"A valuable study whose strength lies in its masterful close readings of Agnon’s work, as well as its comprehensive and relevant overview of post-structural theories of language and authorship."—Sheila E. Jelen, University of Maryland
Description
Nobel Prize–winning author S. Y. Agnon was the foremost Hebrew writer of the twentieth century. His work navigated the world of Jewish tradition and that of secular modernity, capturing the conflict between old and new. In Language, Absence, Play, Yaniv Hagbi explores Agnon’s theological and philosophical attitudes toward language, attitudes that to a large extent shaped his poetics and aesthetic values. Drawing on anthologies of traditional Jewish texts compiled by Agnon, among others, Hagbi examines his theoretical orientation and the way he integrated into his poetics ideas about language that are rooted in Jewish theology. In doing so, Hagbi casts light on profound parallels between religiously inspired Jewish hermeneutics and the language-centered superstructuralist theories that have dominated academic discourse in the humanities from the mid–twentieth century.

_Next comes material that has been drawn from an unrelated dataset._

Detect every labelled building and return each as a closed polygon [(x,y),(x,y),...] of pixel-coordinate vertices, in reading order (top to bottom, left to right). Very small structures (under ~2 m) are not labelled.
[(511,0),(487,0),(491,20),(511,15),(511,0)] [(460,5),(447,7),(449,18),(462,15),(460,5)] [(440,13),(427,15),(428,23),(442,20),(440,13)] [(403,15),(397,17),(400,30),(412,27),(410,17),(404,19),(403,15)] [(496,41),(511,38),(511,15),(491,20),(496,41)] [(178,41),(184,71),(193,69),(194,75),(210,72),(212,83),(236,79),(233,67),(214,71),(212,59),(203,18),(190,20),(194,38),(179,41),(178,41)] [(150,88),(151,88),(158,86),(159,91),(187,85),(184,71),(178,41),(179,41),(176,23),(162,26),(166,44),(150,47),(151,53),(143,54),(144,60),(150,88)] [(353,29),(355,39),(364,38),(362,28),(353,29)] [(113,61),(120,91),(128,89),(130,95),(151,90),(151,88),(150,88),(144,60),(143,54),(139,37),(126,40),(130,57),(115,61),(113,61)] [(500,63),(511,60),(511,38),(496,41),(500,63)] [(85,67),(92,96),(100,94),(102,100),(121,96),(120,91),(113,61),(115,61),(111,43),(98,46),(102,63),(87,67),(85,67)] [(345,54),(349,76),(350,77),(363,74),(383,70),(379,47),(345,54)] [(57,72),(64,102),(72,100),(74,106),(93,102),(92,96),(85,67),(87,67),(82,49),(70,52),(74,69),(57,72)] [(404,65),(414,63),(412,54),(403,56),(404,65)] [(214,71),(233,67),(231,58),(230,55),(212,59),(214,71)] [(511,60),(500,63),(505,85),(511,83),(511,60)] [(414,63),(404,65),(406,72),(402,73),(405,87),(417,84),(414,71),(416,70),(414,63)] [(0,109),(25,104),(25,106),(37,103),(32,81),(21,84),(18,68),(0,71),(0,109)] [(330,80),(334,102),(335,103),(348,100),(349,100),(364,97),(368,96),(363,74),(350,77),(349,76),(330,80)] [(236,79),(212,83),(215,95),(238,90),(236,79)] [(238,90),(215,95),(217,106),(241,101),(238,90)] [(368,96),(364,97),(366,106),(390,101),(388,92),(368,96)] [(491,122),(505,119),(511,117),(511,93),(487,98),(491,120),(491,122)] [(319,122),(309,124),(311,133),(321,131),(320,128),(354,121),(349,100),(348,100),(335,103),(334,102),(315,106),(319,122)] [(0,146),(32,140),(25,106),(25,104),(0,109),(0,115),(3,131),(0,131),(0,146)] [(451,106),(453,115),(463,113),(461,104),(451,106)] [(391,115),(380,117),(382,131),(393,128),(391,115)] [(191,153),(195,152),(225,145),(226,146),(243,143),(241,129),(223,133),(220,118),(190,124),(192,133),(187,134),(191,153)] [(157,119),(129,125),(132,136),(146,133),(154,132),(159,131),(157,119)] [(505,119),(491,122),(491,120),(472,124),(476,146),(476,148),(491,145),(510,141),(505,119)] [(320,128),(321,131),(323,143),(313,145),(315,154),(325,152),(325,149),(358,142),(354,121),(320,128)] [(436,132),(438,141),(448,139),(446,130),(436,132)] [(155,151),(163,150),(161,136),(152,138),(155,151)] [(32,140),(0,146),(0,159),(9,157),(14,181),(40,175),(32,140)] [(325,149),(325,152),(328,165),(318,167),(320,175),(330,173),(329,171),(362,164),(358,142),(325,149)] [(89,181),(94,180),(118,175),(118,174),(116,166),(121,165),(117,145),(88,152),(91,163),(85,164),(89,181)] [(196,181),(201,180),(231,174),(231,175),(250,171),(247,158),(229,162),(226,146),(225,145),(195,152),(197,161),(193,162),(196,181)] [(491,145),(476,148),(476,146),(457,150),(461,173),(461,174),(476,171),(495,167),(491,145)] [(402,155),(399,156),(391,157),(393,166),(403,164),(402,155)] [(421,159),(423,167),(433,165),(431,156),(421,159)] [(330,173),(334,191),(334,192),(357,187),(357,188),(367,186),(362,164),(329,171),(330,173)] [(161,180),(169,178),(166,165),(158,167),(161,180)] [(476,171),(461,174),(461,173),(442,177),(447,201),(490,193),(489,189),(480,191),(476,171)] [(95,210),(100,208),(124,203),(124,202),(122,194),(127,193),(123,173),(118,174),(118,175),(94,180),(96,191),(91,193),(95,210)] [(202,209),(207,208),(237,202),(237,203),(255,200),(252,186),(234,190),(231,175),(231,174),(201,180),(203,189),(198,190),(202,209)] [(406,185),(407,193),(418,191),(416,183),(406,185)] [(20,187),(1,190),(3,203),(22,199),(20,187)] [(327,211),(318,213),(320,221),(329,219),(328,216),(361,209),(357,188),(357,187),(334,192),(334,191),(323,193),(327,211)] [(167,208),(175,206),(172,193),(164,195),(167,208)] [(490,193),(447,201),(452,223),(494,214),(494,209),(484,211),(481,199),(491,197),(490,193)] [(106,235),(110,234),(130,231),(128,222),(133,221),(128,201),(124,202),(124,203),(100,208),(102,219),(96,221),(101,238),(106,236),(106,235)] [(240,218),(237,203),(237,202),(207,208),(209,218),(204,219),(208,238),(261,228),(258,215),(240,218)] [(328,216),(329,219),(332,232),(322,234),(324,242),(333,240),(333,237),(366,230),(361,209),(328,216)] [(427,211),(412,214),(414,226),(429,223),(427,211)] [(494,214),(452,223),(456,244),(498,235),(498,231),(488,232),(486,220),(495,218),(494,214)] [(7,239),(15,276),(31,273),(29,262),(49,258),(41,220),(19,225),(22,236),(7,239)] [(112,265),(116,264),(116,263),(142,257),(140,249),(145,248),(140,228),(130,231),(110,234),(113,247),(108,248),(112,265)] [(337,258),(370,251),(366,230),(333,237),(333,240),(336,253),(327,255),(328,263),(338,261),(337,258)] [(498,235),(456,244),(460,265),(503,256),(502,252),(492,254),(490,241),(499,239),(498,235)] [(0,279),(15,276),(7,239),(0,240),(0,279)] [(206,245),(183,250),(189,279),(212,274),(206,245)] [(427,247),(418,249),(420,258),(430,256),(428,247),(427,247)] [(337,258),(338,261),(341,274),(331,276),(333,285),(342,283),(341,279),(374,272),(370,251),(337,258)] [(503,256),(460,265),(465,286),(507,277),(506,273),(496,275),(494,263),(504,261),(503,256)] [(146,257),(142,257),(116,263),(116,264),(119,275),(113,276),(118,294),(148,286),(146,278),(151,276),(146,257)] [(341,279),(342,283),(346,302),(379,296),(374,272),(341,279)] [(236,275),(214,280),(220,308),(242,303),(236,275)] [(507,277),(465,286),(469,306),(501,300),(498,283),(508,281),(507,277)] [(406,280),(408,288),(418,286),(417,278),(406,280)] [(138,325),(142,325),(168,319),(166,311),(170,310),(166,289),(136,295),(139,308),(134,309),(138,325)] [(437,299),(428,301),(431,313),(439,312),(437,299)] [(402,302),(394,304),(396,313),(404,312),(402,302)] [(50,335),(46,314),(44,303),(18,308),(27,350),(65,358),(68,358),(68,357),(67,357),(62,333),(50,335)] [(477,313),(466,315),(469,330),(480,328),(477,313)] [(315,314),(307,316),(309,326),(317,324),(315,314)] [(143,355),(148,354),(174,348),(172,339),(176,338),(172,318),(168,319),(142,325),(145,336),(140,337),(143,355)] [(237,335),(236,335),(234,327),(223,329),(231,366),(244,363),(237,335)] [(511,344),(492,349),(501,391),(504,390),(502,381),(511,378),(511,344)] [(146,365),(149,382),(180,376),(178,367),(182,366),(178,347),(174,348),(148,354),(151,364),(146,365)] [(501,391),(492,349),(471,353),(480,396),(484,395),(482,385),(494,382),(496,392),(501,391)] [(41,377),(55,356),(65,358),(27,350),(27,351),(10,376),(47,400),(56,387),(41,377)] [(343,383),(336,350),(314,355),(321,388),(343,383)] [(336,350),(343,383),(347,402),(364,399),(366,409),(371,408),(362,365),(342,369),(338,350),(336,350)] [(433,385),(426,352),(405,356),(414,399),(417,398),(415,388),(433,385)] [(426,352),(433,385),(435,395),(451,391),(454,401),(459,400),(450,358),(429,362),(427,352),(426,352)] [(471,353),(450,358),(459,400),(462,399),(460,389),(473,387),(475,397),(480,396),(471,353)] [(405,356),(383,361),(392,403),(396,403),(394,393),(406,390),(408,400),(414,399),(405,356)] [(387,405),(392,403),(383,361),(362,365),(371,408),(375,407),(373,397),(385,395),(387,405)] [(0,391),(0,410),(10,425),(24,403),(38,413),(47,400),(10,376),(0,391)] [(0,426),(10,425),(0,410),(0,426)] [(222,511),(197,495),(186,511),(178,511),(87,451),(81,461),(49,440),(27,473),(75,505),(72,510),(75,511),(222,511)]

With deep insight and lucid prose, Language, Absence, Play demonstrates how the traditional and the contemporary forces shaping Agnon’s literary art inform and transform each other.
About the Author
Yaniv Hagbi teaches in the Department of Hebrew, Aramaic, and Jewish Studies at the University of Amsterdam. He is the author of the novel The Yemenite Guide for the Writing of Legends. The Hebrew version of Language, Absence, Play was published in 2007.